Cody Garrett and Sean Mullaney: 'For Most Americans, You're Going to Pay Less Tax in Retirement'
By Morningstar, Inc.
Key Concepts
- Early retirement is increasingly common, defined as retirement before age 65.
- Tax planning is a crucial, interconnected series of decisions in early retirement, focusing on when income is taken, not just how much.
- Recent changes to RMD rules and tax laws have significantly altered conventional wisdom regarding retirement tax planning.
- Roth conversions are most advantageous during specific “golden years” (66-69) and less so before or after, depending on individual circumstances.
- Accurate assumptions are paramount when using retirement projection tools.

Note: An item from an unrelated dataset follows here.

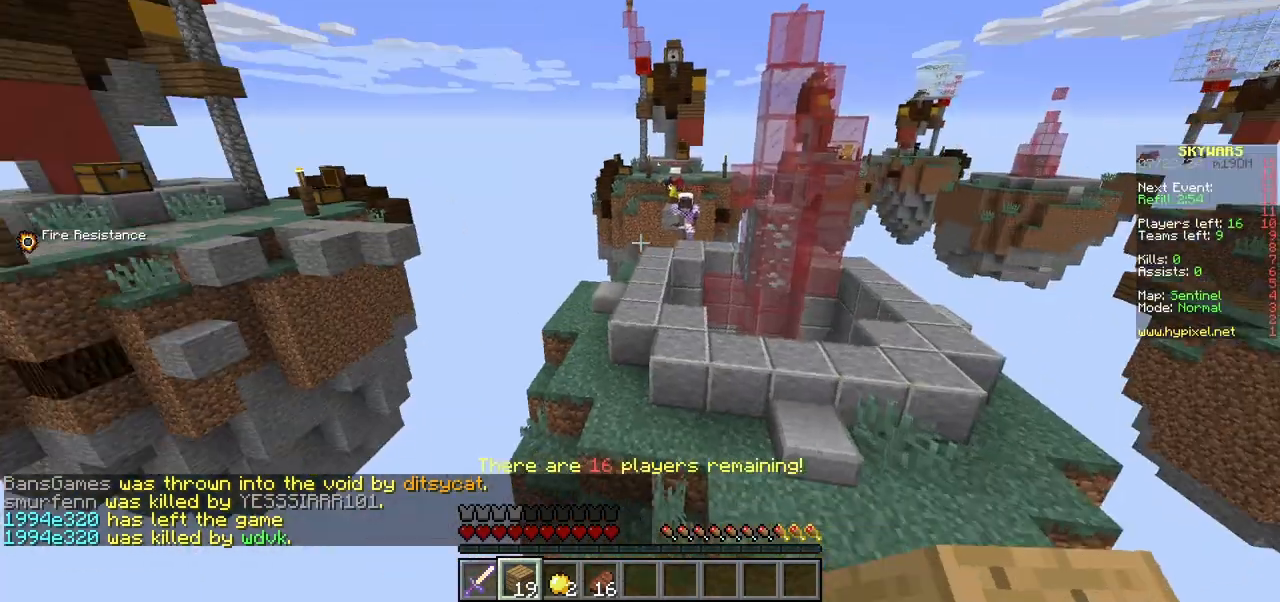
{"keys": ["a", "s"], "mouse": [], "events": [[67, "s", "down"], [233, "d", "up"], [467, "a", "down"]]}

Defining Early Retirement & Planning Fundamentals
The authors define “early retirement” as retiring before Medicare eligibility (age 65), noting that approximately 70% of Americans retire before 65, with an average retirement age around 62. Early retirees are often high earners and savers, frequently identifying with the Financial Independence (FI) movement, but not necessarily to an extreme degree. While the 4% rule (spending 4% of portfolio value annually, requiring 25x annual expenses saved) is a useful starting point, it shouldn’t be treated as rigid, and variable income sources like Social Security should be incorporated. Tools like Firecal and Projection Lab are recommended for sophisticated modeling, while caution is advised against relying on Monte Carlo simulations with unrealistically high success rates. A central tenet is strategic drawdown planning before considering Roth conversions, coupled with asset location – placing bonds in tax-deferred accounts (traditional 401ks/IRAs) and equities in taxable accounts. Spending from taxable accounts first can mitigate sequence of returns risk and allow for tax-loss harvesting.

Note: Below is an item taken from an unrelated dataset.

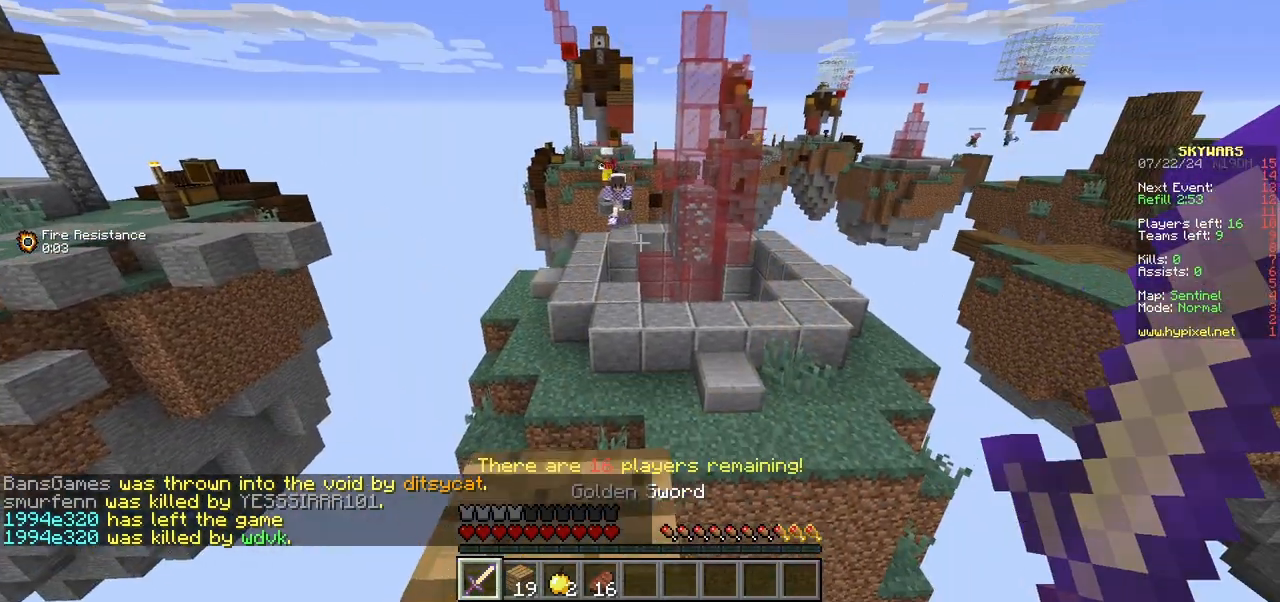
{"keys": ["s"], "mouse": [], "events": [[183, "a", "up"]]}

Debunking Tax Fears & RMD Reassessment
The speakers challenge “fear-based narratives” surrounding retirement taxes, arguing that the assumption of inevitably rising tax rates is flawed. They point to recent tax cuts for retirees, regardless of political party, and the political incentives to maintain favorable tax treatment for the large 50+ voting bloc. Key principles include paying tax when tax rates are lower, understanding the progressive tax system, and prioritizing tax-advantaged accounts. Recent changes have made Required Minimum Distributions (RMDs) less burdensome than previously thought, including lower tax rates, a higher standard deduction, a revised RMD table, and a delayed RMD start date (age 75 for those born in 1960 or later). RMDs are now viewed as requiring converting assets into taxable income, not necessarily spending the funds.
The Evolving Landscape of RMDs & Roth Conversions
The 2017 tax cuts significantly lowered the tax burden on RMDs, a change often overlooked. The 2022 revision of RMD tables reduced RMD amounts by roughly 7%, and delaying the start date to age 75 (for those born in 1960 or later) effectively cancels four to five years of RMDs. RMDs are now considered a “self-correcting problem” as each withdrawal reduces the account balance and subsequent RMD amounts. Roth conversions are generally not advantageous during years when individuals rely on the Affordable Care Act (ACA) Premium Tax Credit due to double taxation. The years between 66 and 69 are considered optimal for Roth conversions, offering the benefit of delaying Social Security, no RMD requirements, and a high standard deduction. Once Social Security is claimed, Roth conversions become less appealing, and their need diminishes after RMDs begin.
Tools & Resources for Tax Planning
Several tools are available for retirement tax planning. DIY options include Dinkytown.net (tax calculators), Balden (long-term projections), and Prolana (detailed Excel-based planning). Professional tools used by financial advisors include Holista Plan, e-Money, RightCapital, and MoneyGuidePro. However, the speakers emphasize that the accuracy of any projection software is entirely dependent on the quality of the underlying assumptions.
Conclusion
Effective tax planning for early retirement requires a rational, data-driven approach that moves beyond fear-based narratives. Recent changes to RMD rules and tax laws necessitate a reassessment of conventional wisdom. Strategic timing of Roth conversions, particularly during the “golden years” of 66-69, is crucial. Ultimately, understanding the interconnectedness of tax planning decisions, utilizing available tools, and prioritizing accurate assumptions are key to maximizing tax efficiency and achieving a successful early retirement.